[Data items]
______________________________

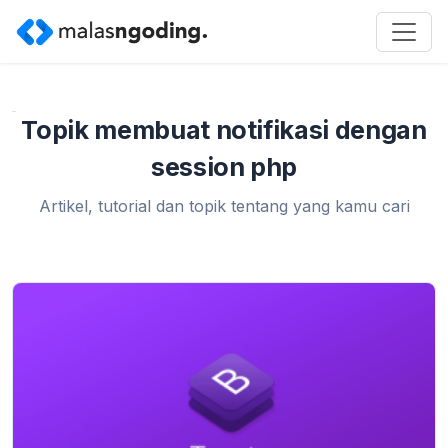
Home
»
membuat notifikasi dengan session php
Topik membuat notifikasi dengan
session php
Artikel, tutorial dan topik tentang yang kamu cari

______________________________

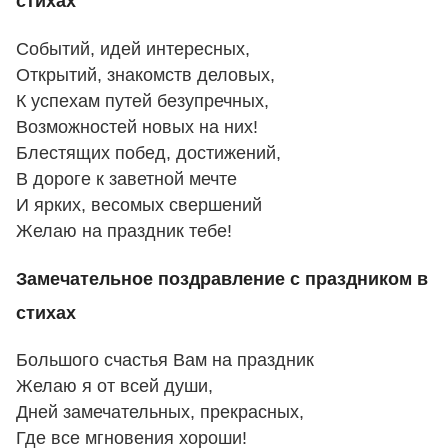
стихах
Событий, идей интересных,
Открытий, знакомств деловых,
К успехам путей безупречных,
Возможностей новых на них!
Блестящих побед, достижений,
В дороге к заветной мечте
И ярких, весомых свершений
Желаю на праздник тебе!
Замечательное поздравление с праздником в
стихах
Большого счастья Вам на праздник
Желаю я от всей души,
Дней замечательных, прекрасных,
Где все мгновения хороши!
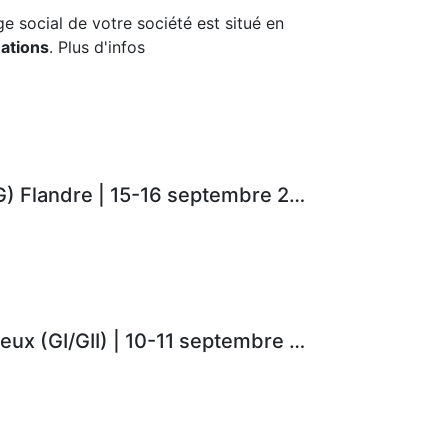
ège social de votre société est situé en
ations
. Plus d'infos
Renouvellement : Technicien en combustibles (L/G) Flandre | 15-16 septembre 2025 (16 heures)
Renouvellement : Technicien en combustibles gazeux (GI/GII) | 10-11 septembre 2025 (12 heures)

______________________________

Requirement ::
Across the data, pull every line containing the string "Renouvellement".

Response below ::
Renouvellement : Technicien en combustibles (L/G) Flandre | 15-16 septembre 2025 (16 heures)
Renouvellement : Technicien en combustibles gazeux (GI/GII) | 10-11 septembre 2025 (12 heures)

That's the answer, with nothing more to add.